Peki, problem nerede yaşanmaktadır? Garaudy’e kulak verecek olursak, problem, suyun kaynağına sadık kalmak yerine, eskilerin kendi zamanlarında kaynağa ulaşmak için kullandıkları yola-yordama sadık kalmaya çalışmaktan kaynaklanmaktadır. Oysaki bugün dün değildir.

Garaudy’yi dinleyelim:

“Şeriat, kokmuş suç ekmek için gidilen durgun bir su birikintisi değildir. Böyle bir şey yeni susuzlara yalan söylemek olurdu. Şeriat, pırıl pırıl parıldayan ve akarken kıyılarını verimli kılan güzel bir nehirdir.”

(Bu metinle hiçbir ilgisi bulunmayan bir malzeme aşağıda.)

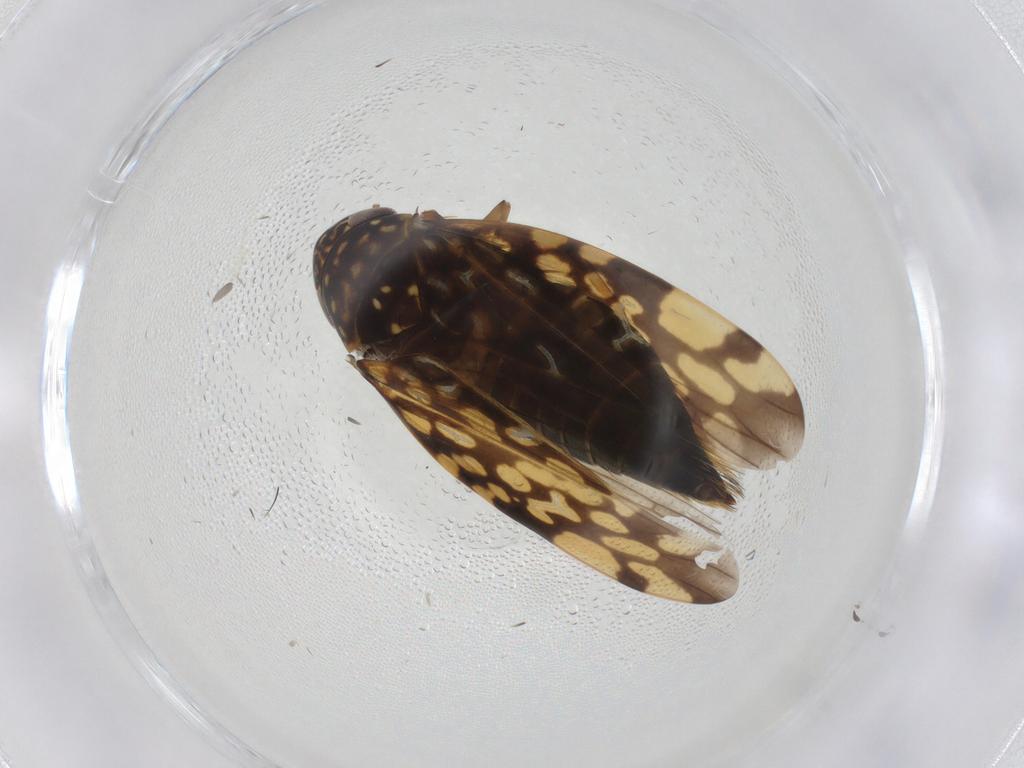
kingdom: Animalia
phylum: Arthropoda
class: Insecta
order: Hemiptera
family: Cicadellidae
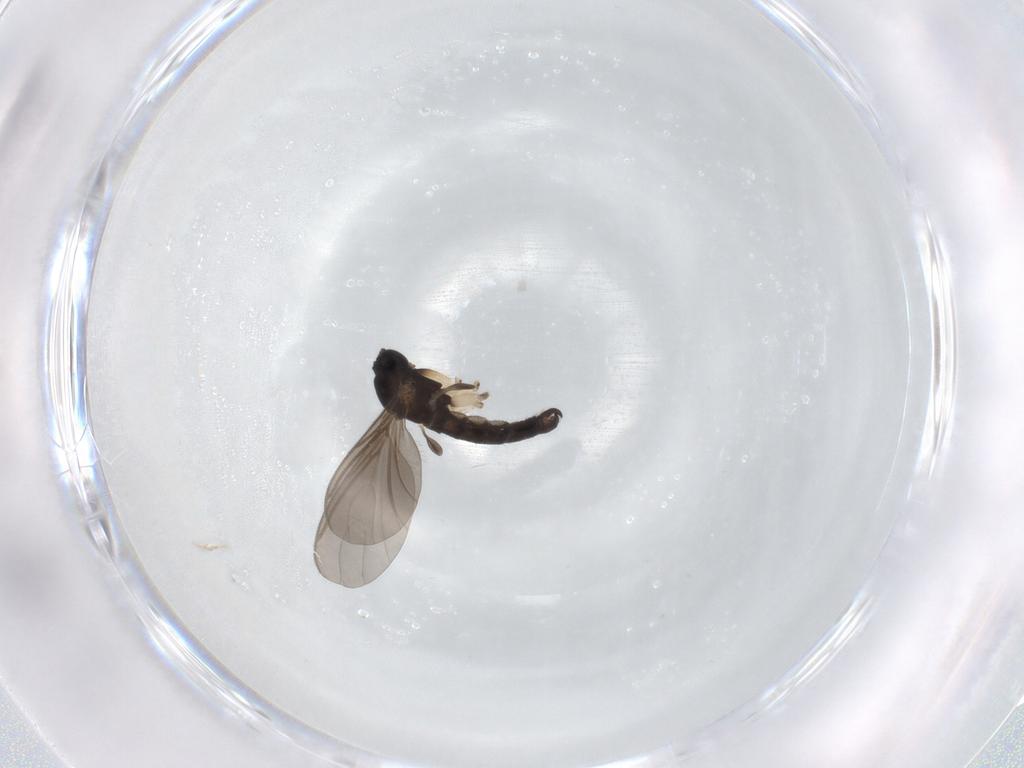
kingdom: Animalia
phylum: Arthropoda
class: Insecta
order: Diptera
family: Sciaridae
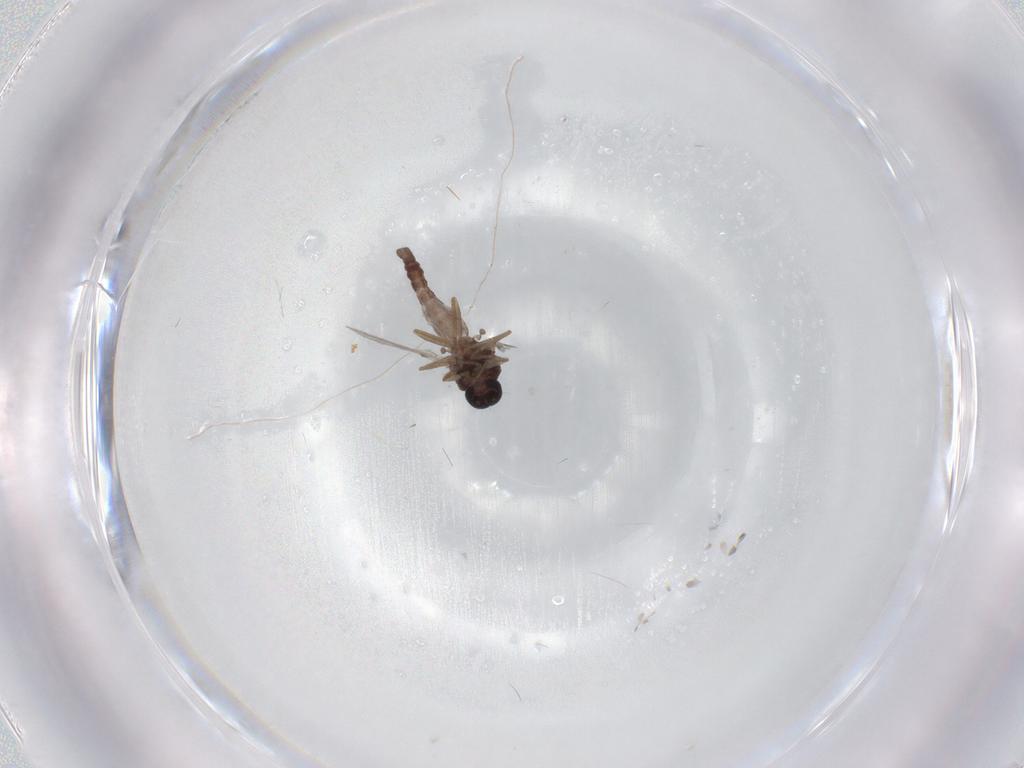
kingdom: Animalia
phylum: Arthropoda
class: Insecta
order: Diptera
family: Ceratopogonidae
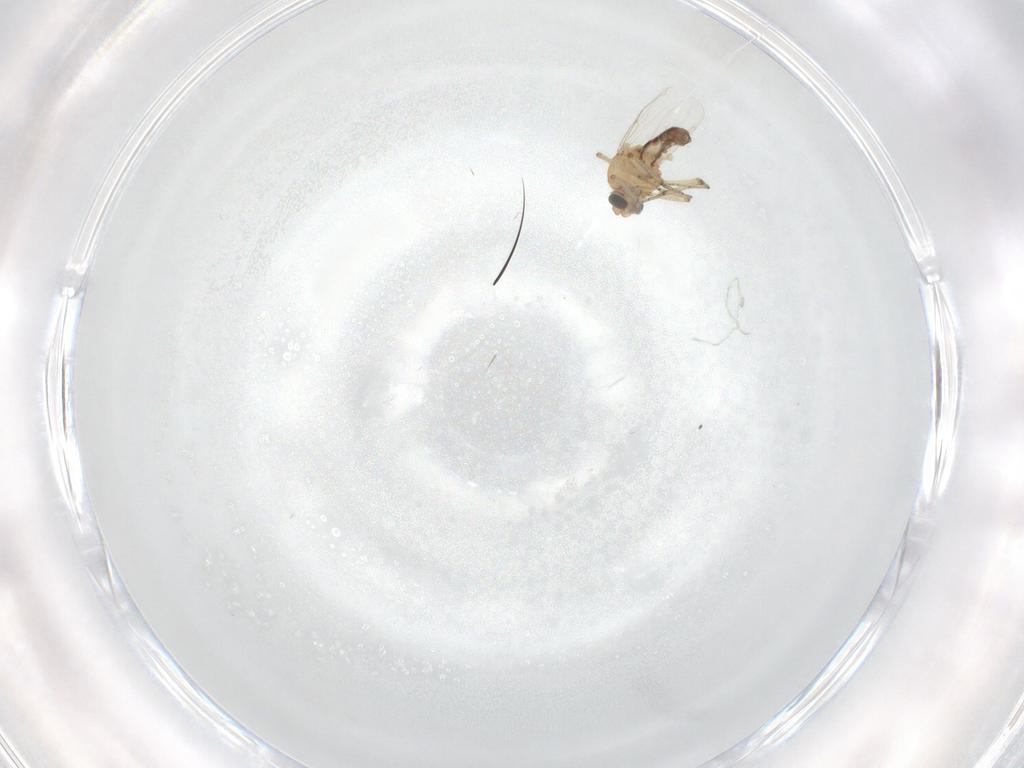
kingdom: Animalia
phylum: Arthropoda
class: Insecta
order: Diptera
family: Ceratopogonidae
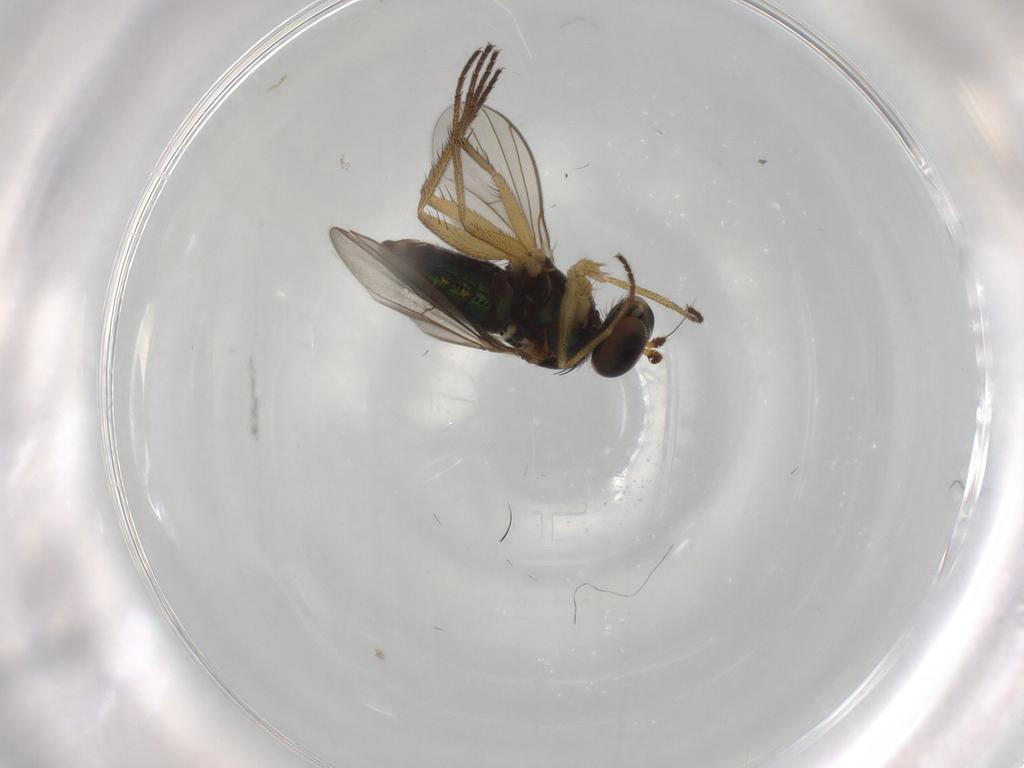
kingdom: Animalia
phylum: Arthropoda
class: Insecta
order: Diptera
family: Dolichopodidae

Garaudy, geçmişi ve Batıyı taklit batağına saplanmış cümle ölü canlara şunları söyler: “Şeriat’ın gerçek anlamda uygulanmasının tembel bir lafızcılıkla hiçbir ilgisi yoktur. Gerçek bir uygulama, Kur’an ya da Sünnetin koymuş olduğu her hükmün gerisinde, onun varlık nedeninin, onu hazırlayan ilkenin, uygulanmış olduğu tarihi şartların yeniden bulunmasını gerektirir… Şeriat, Kur’an’ın, tamamını açıklamış olduğu Allah iradesi tarafından emredilmiş olan fiillerimizin her biridir. O halde, Allah’ın rızası, her hangi bir ayeti, onu Kur’an’ın bütünselliğinden ve ona anlamını veren tarihi bağlamdan koparan lafzi bir okuma ile belirlenemez.”

Fas’ın yetiştirdiği cins bir kafa olan Muhammed Abid Cabiri de, Şatıbî’den söz ederken öyle der: “Bu metodolojik yeniden yapılanma, kıyas veya nassların lafzi anlamları üzerinde yoğunlaşarak onlardan hükümler üretme yerine, Şeriat’ın genel amaçlarının anlaşılmasını gerektirmektedir.”

Gerek Garaudy gerekCabiri, bu noktada aynı gözede buluşuyorlar. İkisi de, Şeriat’ın hırsızlık için öngördüğü “kat-ı yed” cezasını, önerdikleri yöntem çerçevesinde yeniden okumaya tabi tutuyorlar. Buraya kadar güzel.

Fakat çıkış noktaları birbirinden tamamen farklı. Benim de asıl vurgulamak istediğim nokta burası. Garaudy’nin hareket noktası, “Bencil yararlarının savunulması üzerine” kurulan, “köleleştirici” Batı uygarlığının tek alternatifinin İslam olduğu gerçeğidir: “Başlangıç dönemlerindeki yaratıcı atılıma sadık olan bir İslam yeniden insani ve ilahi inanç birliğinin bir mayası ve gerçek bir modernitenin yaratıcısı olabilir.” Cabiri’nin hareket noktası ise, Garaudy’nin tersine “öyle bir tedvin çağı ki, hareket noktası sürekli içtihad ve çağdaş hayata ayak uydurmaktır.” (s.36) Cabiri’nin “tecdit” teklifinin eksenini “mevcut gelişmişlik düzeyine ayak uydurabilecek yeni metodolojik çerçeveyi ortaya çıkarabilecek yöntemsel prensipleri yöneltmek” (s.42) oluşturmaktadır.

Bir çuval inciri berbat eden de, Doğulu Müslüman aydının Batı karşısında duyduğu, işte bu aşağılık kompleksidir.